HARMONISATION OF LAW IN THE EUROPEAN UNION

EUROPEAN PRODUCT LIABILITY LAW COMPARED TO OTHER NATIONAL LIABILITY REGIMES

This section will discuss the law of the European Union Member States, but also Norwegian law and Swiss law, because – as was demonstrated above – these two systems of law are to a large extent modelled on or inspired by EU legislation. However, it should be remembered that those states enjoy a special status – they are not parties to the EU treaties and are not obliged to implement EU directives.

In all the legal systems examined in this volume, at the time of the entry into force of Directive 85/374/EEC there were legal grounds to claim compensation from the producer of a defective product. They were based on tort liability or contractual liability with numerous modifications and limitations.
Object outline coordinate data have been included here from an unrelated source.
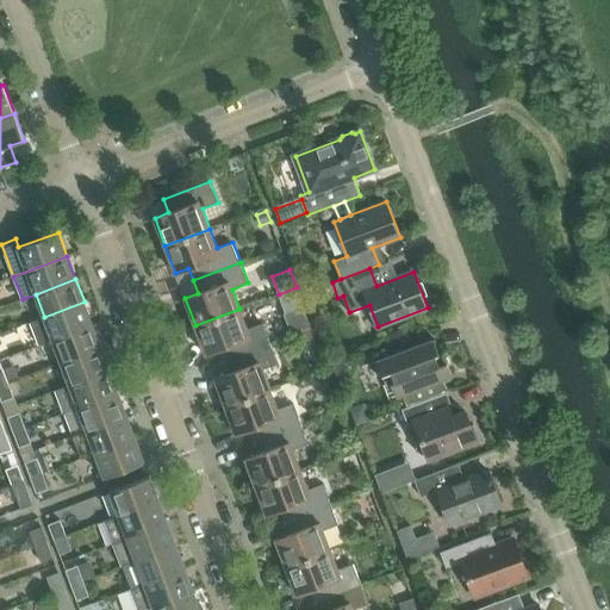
[(286,313),(304,306),(297,287),(279,294),(286,313)]
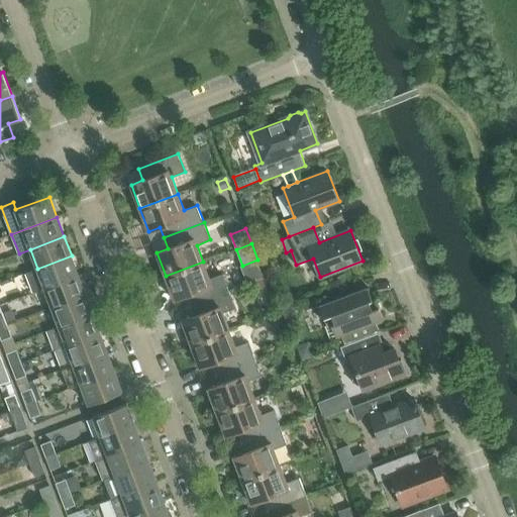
[(44,288),(79,275),(72,255),(37,269),(26,273),(33,292),(44,288)]
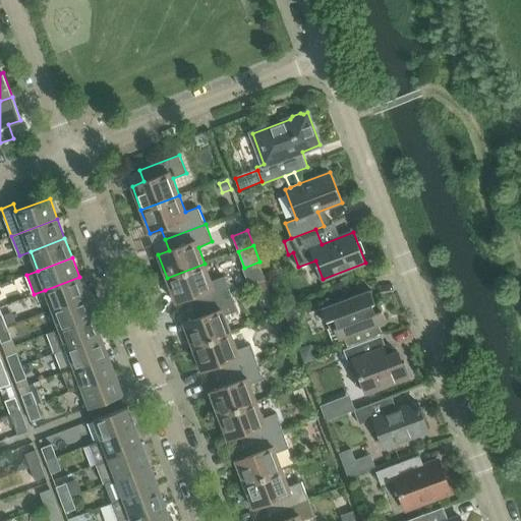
[(225,276),(212,280),(205,264),(167,278),(176,301),(187,297),(191,308),(231,293),(225,276)]
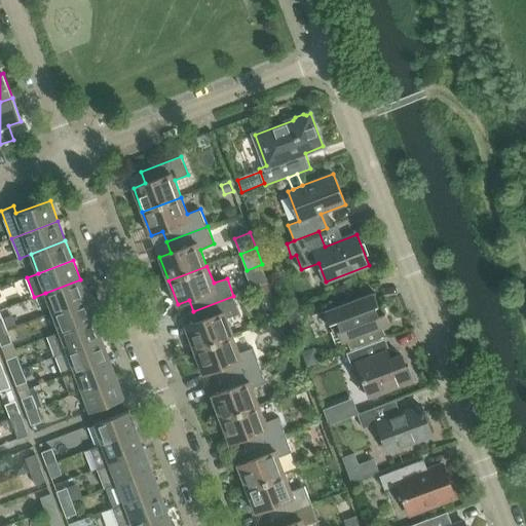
[(52,312),(87,299),(80,279),(45,293),(52,312)]
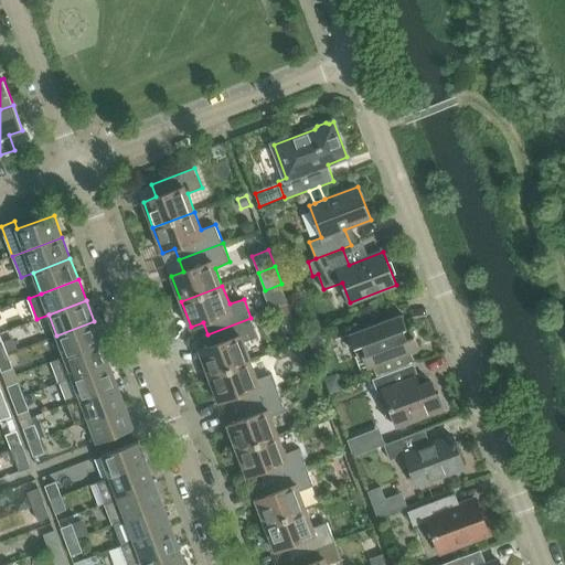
[(281,318),(292,313),(289,305),(278,309),(281,318)]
Liability caused (at least theoretically) by the fault or negligence of the producer played the key role in tort liability. This type of liability was provided for in Austrian, Danish, English, French, German, Italian, Dutch, Polish and Spanish law. A few countries, such as Spain, Norway and probably Switzerland, had also, or exclusively, introduced liability independent of fault. The differences related to the extent to which an act of parliament, or more often case law, modified general principles of the tort regime. Those modifications usually involved adopting a more or less formalised principle stating that even the marketing of a dangerous product may constitute a tort. At times this principle was connected with a presumption of fault or some measures that facilitate proving the fault, eg inferring the existence of a fault from the fact of damage. There were also systems in which general principles of liability had not been extensively modified, even with regard to the process of proving fault. However, there were differences in the detailed conditions that triggered liability; those conditions were of key importance from the perspective of the injured party and the producer. An important difference concerned liability for employees and subcontractors – a crucial factor in respect of products produced on an industrial scale. In some countries (Austria, Germany) limitations on an undertaking's liability for its employees compromised the protection of persons injured by the product.